• [How to complete this task] Tally the lines in the material below that hold the string "IDwebhost" and report the tally alone.

_ _ _ _

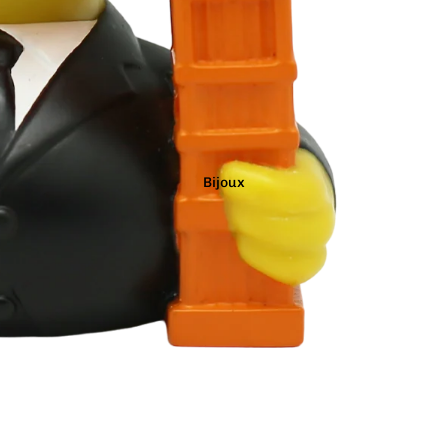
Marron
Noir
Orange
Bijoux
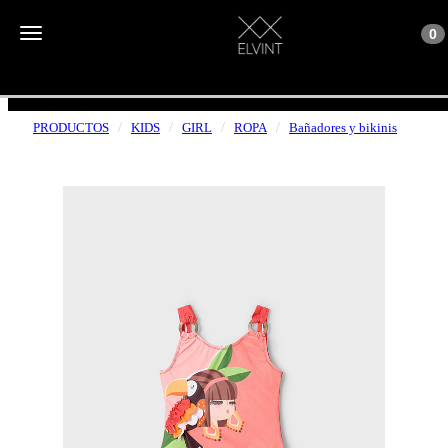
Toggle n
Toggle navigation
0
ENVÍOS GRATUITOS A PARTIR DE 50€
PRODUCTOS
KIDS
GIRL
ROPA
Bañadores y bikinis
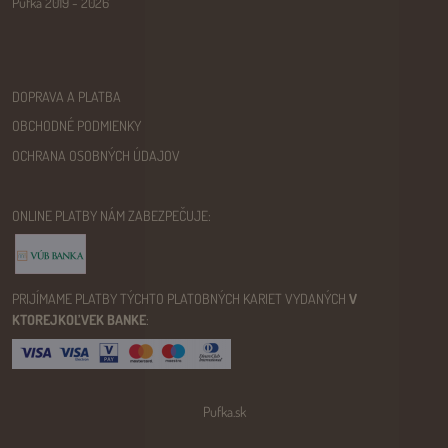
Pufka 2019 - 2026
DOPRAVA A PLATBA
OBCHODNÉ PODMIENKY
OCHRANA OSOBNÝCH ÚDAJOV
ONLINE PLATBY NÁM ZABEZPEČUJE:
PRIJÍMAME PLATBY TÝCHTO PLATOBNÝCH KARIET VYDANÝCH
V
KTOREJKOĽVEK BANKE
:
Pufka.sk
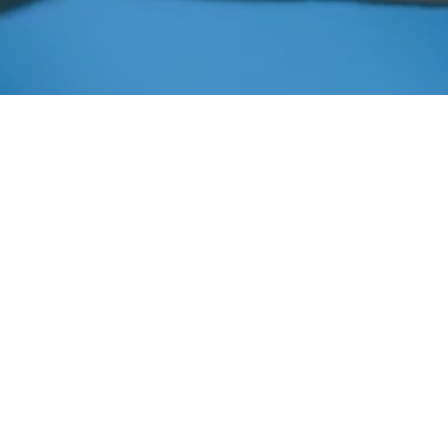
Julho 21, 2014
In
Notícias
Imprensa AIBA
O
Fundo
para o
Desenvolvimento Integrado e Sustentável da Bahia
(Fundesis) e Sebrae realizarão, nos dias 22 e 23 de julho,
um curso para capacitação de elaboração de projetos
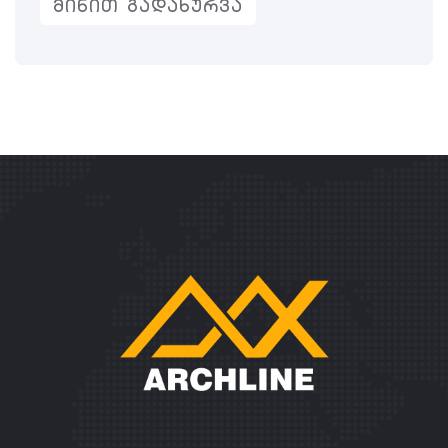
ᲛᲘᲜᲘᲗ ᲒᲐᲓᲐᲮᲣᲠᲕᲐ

_ _ _ _

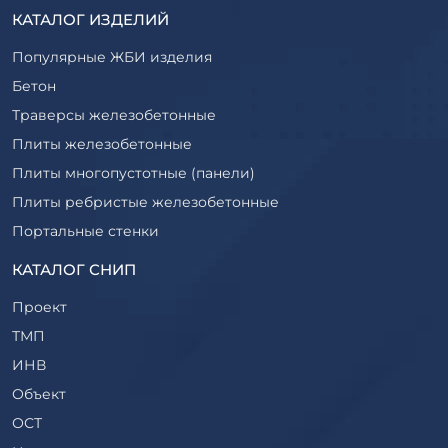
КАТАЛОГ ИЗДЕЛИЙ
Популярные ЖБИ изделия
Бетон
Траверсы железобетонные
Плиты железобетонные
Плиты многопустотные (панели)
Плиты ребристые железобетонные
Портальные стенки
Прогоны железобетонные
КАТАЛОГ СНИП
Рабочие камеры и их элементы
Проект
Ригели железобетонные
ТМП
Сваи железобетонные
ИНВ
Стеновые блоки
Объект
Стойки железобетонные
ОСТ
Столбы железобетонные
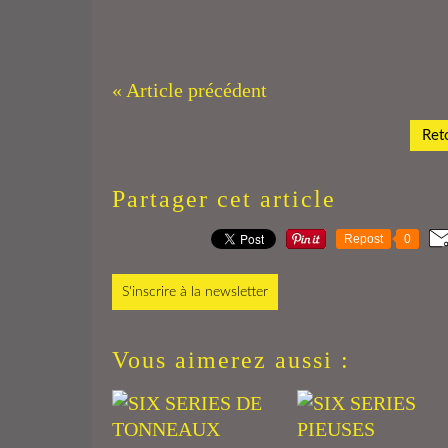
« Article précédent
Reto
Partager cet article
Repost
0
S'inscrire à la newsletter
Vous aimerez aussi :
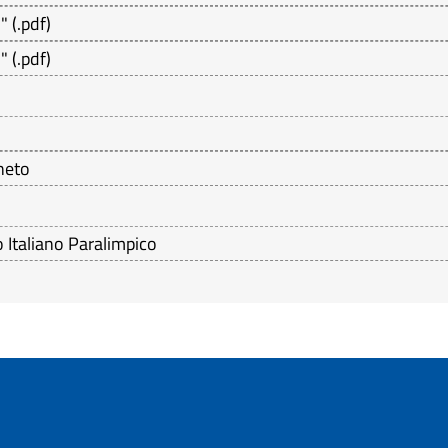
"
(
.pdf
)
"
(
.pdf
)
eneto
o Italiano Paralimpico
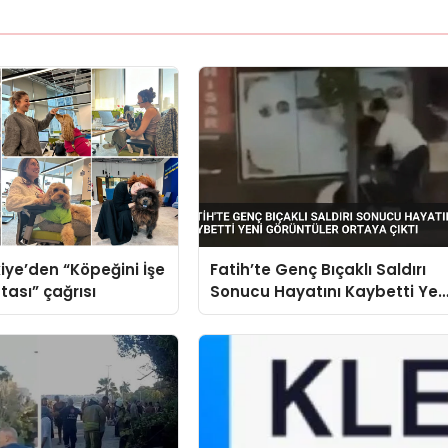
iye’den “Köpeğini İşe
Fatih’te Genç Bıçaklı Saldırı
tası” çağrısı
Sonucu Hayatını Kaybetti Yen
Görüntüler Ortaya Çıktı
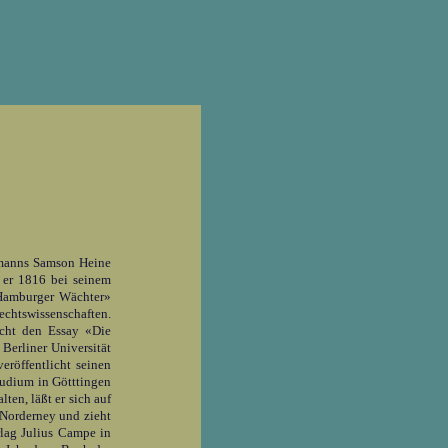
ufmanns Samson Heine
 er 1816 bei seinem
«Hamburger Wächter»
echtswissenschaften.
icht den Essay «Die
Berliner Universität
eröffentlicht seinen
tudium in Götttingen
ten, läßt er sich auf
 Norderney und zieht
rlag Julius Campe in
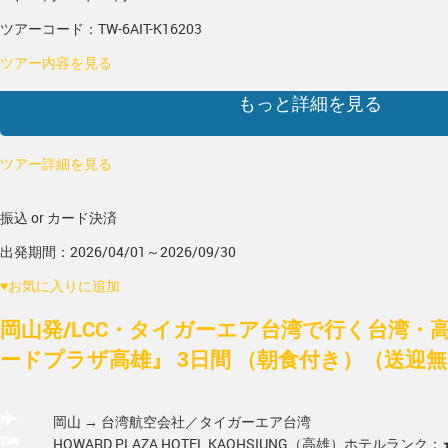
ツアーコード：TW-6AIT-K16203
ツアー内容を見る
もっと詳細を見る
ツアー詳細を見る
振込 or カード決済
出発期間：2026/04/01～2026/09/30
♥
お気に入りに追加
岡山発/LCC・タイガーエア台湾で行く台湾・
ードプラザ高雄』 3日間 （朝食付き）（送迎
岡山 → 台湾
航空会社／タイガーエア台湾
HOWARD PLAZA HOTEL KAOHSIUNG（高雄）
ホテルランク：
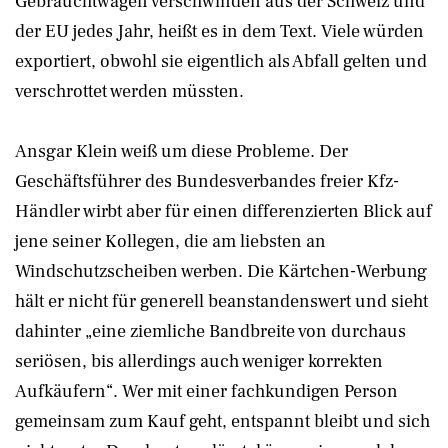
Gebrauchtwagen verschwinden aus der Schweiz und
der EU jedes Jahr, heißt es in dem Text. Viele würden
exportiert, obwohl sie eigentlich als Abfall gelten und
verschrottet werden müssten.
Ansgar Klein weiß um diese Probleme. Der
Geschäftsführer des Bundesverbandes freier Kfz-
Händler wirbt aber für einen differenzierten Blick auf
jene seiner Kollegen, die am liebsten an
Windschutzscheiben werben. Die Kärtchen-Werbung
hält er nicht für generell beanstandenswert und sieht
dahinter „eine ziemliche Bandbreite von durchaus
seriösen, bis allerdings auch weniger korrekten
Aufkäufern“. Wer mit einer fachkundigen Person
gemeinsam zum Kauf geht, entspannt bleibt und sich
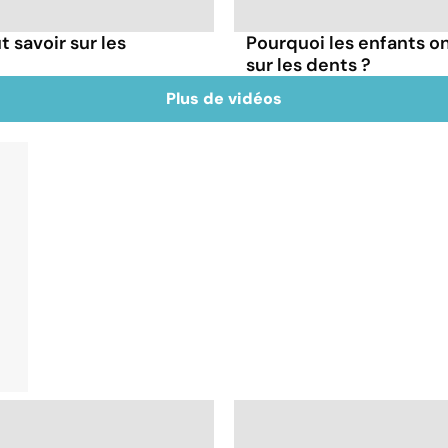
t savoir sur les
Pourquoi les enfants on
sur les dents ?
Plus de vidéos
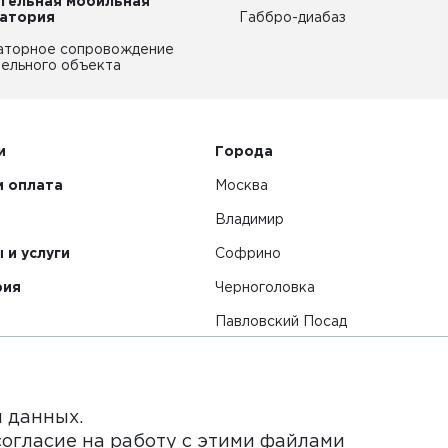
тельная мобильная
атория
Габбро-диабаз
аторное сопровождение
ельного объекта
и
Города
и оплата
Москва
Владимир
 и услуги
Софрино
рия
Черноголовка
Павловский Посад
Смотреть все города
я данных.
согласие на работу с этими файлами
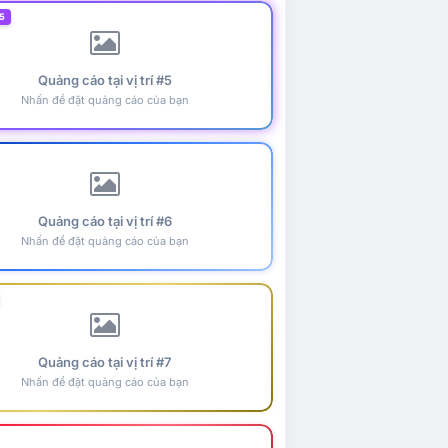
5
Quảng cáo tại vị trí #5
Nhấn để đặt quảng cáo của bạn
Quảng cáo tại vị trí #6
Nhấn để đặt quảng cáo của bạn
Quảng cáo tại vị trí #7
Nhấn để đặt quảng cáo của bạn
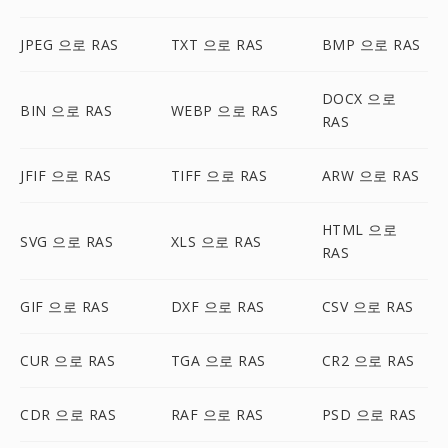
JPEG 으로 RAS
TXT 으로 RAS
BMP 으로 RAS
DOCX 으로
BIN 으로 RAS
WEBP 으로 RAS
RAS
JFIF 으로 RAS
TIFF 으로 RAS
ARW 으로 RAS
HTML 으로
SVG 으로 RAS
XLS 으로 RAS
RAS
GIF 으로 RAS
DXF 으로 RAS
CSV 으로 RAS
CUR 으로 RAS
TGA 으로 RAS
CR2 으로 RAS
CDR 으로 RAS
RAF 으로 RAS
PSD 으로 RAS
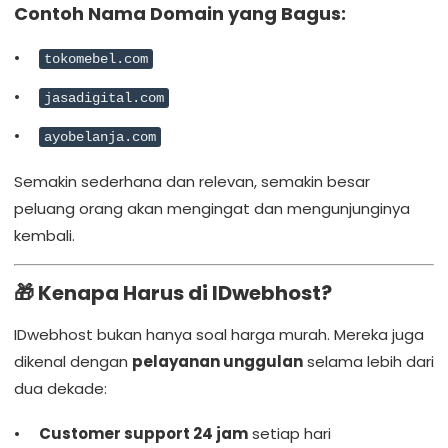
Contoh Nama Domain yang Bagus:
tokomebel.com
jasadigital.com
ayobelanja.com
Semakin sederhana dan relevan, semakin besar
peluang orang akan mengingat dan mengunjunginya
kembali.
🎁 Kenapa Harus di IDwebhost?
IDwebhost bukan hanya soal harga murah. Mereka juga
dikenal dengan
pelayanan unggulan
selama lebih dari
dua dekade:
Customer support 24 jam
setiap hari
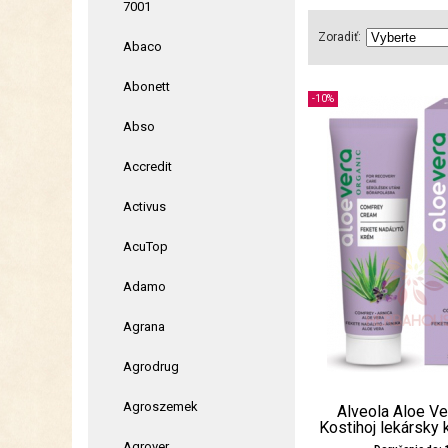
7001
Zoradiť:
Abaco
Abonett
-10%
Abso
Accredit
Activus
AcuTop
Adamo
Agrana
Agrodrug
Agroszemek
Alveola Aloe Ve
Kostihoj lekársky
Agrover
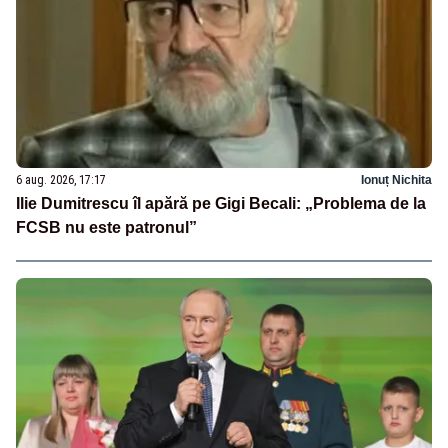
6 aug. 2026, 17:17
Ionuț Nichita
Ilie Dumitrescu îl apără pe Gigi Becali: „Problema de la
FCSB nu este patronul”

_ _ _ _

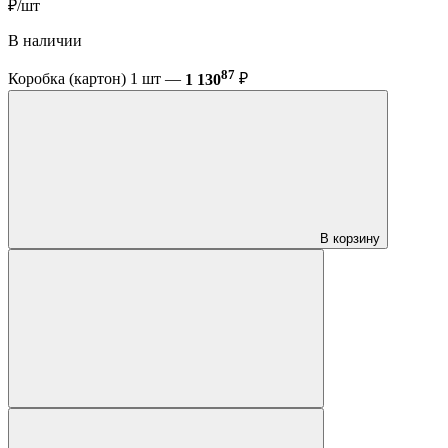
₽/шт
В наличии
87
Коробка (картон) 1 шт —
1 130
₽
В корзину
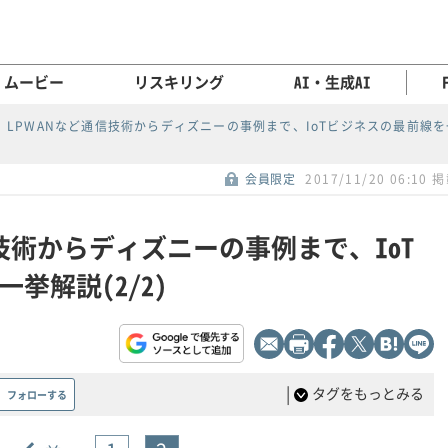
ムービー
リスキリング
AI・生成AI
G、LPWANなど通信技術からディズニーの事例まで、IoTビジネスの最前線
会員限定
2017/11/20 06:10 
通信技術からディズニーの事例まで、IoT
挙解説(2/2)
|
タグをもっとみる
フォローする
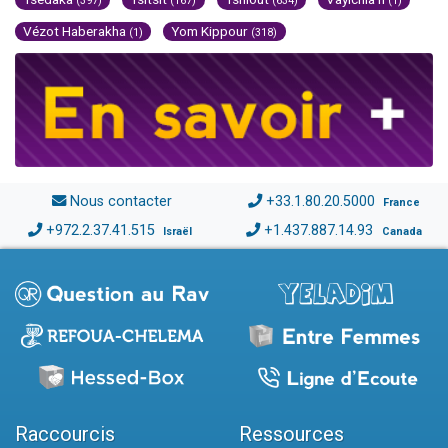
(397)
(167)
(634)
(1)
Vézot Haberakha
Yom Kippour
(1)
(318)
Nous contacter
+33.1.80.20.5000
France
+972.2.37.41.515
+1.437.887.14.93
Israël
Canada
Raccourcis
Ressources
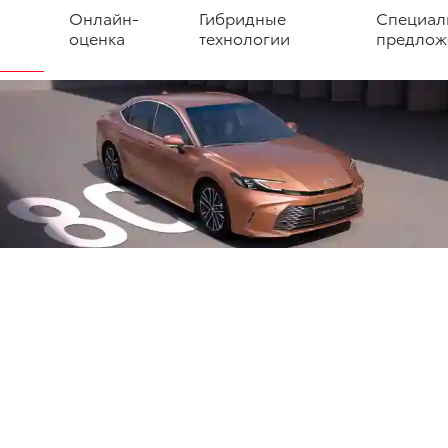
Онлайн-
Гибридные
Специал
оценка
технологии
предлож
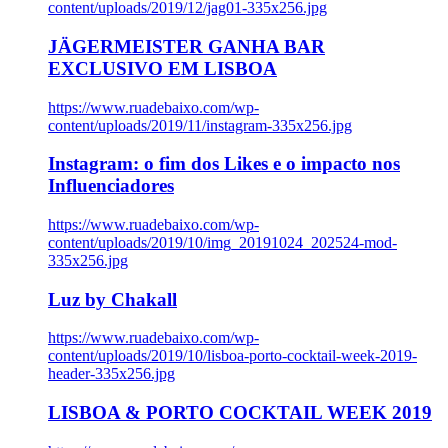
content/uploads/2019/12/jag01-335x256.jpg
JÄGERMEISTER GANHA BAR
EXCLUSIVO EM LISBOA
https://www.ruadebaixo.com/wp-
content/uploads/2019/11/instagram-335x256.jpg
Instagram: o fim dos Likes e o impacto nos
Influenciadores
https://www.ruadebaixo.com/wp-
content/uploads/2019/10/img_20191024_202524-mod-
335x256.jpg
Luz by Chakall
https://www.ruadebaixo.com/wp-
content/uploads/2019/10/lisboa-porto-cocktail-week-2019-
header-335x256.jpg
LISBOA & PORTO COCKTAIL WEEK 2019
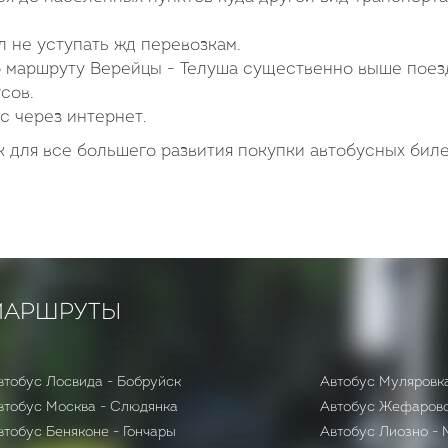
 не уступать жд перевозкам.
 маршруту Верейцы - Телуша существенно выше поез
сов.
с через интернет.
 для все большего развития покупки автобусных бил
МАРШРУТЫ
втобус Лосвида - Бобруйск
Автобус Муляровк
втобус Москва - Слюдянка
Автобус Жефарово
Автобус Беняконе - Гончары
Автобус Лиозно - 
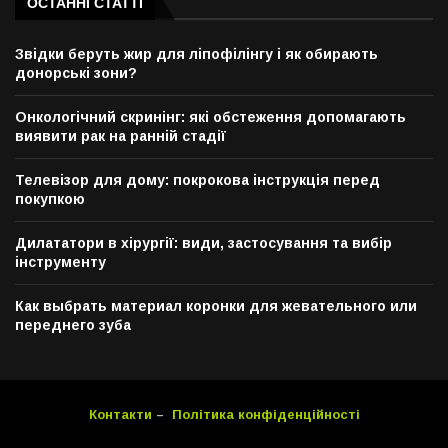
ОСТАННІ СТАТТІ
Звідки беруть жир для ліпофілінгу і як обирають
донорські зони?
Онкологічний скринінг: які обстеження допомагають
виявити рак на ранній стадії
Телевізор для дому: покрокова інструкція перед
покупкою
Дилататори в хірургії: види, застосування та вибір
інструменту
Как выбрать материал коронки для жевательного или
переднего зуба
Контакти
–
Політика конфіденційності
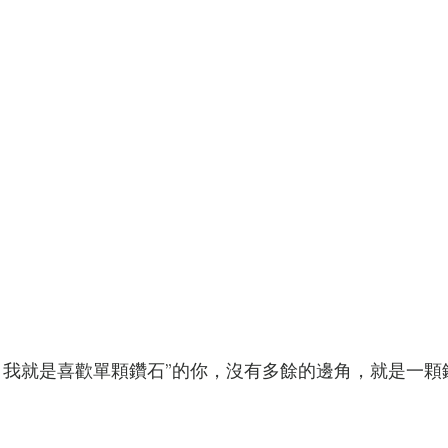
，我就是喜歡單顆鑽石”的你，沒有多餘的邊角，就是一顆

_ _ _ _

• [Task answer] 2